Since then, Carver has traveled to Kenya, Tanzania and Uganda for at least one week each year and has seen miraculous things happen. Once while searching for a lost bag with medical equipment with the help of the chief of security of Kenya’s Mombasa International Airport, Carver was able to give the man a Bible in both English and Swahili. Carver then went into customs where four men were watching a Kay Arthur sermon on television.
“One of the men said, ‘I need to be saved.’ It was like a sovereign appointment,” he said. Carver led the man in prayer for salvation and ultimately saw the chief of security and another of these men saved that day.
During his trips, he preaches to large groups where numbers make professions of faith and witnesses to individuals through an interpreter.
Carver tells of going into the bush in Tanzania and his encounter with the Maasai warriors along a dusty “pig trail.”
He walked along with the tall, thin men wrapped in red cloaks and began to do hand games with them, which he said they found very amusing.
He also gave them chocolate, a treat few had ever tasted.
Carver said he carries a pouch of chocolate and other candy with him to open the door to witnessing opportunities.
He had an interpreter help him witness to these men.
“Five of them wanted to come home with me. I could just imagine these Maasai people on the streets of Cordova,” Carver said.

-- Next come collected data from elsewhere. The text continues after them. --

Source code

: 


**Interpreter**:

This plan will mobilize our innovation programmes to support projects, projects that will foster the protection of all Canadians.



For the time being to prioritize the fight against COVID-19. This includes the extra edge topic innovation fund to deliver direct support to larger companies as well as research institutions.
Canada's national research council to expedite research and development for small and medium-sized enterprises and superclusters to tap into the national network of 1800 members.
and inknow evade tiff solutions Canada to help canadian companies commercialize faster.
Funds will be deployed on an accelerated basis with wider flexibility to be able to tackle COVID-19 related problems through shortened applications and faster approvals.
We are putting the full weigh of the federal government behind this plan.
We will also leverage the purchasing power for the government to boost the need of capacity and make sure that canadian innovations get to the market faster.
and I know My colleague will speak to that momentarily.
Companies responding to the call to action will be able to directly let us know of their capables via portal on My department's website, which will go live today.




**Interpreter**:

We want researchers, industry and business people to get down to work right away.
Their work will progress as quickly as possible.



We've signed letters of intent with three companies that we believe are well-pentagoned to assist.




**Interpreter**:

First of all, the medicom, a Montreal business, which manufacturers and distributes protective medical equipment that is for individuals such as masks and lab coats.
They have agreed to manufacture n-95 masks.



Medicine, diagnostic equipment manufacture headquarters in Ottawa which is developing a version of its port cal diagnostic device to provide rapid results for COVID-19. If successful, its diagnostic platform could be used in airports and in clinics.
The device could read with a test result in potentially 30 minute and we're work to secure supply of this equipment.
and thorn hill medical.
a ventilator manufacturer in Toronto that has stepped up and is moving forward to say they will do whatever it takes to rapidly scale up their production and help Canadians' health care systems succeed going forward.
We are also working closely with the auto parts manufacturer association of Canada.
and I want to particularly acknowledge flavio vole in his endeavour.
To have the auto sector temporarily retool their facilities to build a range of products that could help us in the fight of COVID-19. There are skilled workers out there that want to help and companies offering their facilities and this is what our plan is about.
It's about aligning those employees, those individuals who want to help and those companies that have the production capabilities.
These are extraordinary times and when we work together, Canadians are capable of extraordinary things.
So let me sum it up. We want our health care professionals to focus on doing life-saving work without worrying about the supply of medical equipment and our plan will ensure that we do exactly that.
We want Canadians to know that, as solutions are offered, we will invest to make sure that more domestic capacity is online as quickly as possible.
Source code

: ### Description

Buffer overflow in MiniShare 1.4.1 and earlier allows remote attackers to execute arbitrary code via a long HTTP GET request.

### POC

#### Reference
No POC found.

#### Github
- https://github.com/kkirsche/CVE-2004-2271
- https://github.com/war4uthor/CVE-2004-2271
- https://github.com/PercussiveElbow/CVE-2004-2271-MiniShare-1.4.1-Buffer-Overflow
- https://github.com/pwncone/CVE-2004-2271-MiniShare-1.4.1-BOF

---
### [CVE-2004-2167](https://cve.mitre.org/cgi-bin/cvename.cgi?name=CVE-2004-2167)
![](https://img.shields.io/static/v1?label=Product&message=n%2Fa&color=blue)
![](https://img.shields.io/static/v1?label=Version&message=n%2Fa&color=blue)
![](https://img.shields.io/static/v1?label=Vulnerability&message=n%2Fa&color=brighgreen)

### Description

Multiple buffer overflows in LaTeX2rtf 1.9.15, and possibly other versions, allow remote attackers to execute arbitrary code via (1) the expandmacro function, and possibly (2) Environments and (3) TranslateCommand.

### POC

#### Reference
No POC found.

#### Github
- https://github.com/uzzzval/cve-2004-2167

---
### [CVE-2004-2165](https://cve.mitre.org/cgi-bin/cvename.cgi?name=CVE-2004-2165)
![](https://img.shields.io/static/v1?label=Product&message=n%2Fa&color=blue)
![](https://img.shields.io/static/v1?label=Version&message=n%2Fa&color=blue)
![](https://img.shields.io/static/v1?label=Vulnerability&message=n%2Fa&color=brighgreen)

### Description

He cannot project how many were reached during his time in Tanzania, but the people, both young and old, seemed hungry for more than just chocolate.
Then there are the sick brought for prayer. He recalled two blind men who were prayed for by a doctor from Pell City. Carver said others reported that the men were going through their village later that day telling everyone they could see.
A woman with an inoperable, softball-sized tumor on her stomach was also prayed for. She later returned with no signs of a tumor.
“I don’t know why things like that happen in Africa but they do,” Carver said.
Though Carver said he has often wondered what his ministry would have been like had he been willing to respond to God’s call earlier, his missions work has changed his Walker Baptist Association church.
“This group of people has become very missions-minded. They want to hear about people getting saved,” Carver said, noting First, Cordova, recently started an outreach program to those with a drug or alcohol addiction and people going through divorce or other crises. “We just want to reach out to people who are hurting.”
Carver said he hopes to continue his work both in Cordova and abroad as long as God will allow.